[Collection entries]
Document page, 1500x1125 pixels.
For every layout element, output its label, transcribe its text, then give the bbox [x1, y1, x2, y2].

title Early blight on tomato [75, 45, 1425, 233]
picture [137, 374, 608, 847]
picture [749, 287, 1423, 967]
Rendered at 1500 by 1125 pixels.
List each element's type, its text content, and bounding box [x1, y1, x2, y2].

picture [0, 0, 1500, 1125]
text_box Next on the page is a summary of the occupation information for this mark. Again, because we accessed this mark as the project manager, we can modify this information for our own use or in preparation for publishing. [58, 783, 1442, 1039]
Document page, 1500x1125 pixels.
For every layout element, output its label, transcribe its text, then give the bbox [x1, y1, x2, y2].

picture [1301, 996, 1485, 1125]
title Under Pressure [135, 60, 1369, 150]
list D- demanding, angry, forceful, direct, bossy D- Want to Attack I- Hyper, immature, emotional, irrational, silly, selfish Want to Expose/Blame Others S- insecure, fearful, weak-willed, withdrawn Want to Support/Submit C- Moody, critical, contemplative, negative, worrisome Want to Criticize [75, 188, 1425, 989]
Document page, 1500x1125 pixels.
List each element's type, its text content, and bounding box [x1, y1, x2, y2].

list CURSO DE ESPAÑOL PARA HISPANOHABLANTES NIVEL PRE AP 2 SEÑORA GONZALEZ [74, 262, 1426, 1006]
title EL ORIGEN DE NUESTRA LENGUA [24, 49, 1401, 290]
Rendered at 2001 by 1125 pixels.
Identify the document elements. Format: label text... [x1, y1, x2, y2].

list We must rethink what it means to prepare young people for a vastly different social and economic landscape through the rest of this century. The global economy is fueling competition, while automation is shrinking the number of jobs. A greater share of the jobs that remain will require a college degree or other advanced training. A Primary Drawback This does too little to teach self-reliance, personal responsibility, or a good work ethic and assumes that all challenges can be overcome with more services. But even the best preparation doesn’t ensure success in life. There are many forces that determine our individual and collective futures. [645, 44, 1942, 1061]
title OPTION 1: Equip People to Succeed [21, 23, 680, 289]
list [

**Your goal**
Could you give the records again, exactly as they appear?

**Worked solution**
Document page, 1500x1125 pixels.
For every layout element, output its label, transcribe its text, then give the bbox [x1, y1, x2, y2].

title Early blight on tomato [75, 45, 1425, 233]
picture [137, 374, 608, 847]
picture [749, 287, 1423, 967]
Rendered at 1500 by 1125 pixels.
List each element's type, its text content, and bounding box [x1, y1, x2, y2].

picture [0, 0, 1500, 1125]
text_box Next on the page is a summary of the occupation information for this mark. Again, because we accessed this mark as the project manager, we can modify this information for our own use or in preparation for publishing. [58, 783, 1442, 1039]
Document page, 1500x1125 pixels.
For every layout element, output its label, transcribe its text, then give the bbox [x1, y1, x2, y2].

picture [1301, 996, 1485, 1125]
title Under Pressure [135, 60, 1369, 150]
list D- demanding, angry, forceful, direct, bossy D- Want to Attack I- Hyper, immature, emotional, irrational, silly, selfish Want to Expose/Blame Others S- insecure, fearful, weak-willed, withdrawn Want to Support/Submit C- Moody, critical, contemplative, negative, worrisome Want to Criticize [75, 188, 1425, 989]
Document page, 1500x1125 pixels.
List each element's type, its text content, and bounding box [x1, y1, x2, y2].

list CURSO DE ESPAÑOL PARA HISPANOHABLANTES NIVEL PRE AP 2 SEÑORA GONZALEZ [74, 262, 1426, 1006]
title EL ORIGEN DE NUESTRA LENGUA [24, 49, 1401, 290]
Rendered at 2001 by 1125 pixels.
Identify the document elements. Format: label text... [x1, y1, x2, y2].

list We must rethink what it means to prepare young people for a vastly different social and economic landscape through the rest of this century. The global economy is fueling competition, while automation is shrinking the number of jobs. A greater share of the jobs that remain will require a college degree or other advanced training. A Primary Drawback This does too little to teach self-reliance, personal responsibility, or a good work ethic and assumes that all challenges can be overcome with more services. But even the best preparation doesn’t ensure success in life. There are many forces that determine our individual and collective futures. [645, 44, 1942, 1061]
title OPTION 1: Equip People to Succeed [21, 23, 680, 289]
list [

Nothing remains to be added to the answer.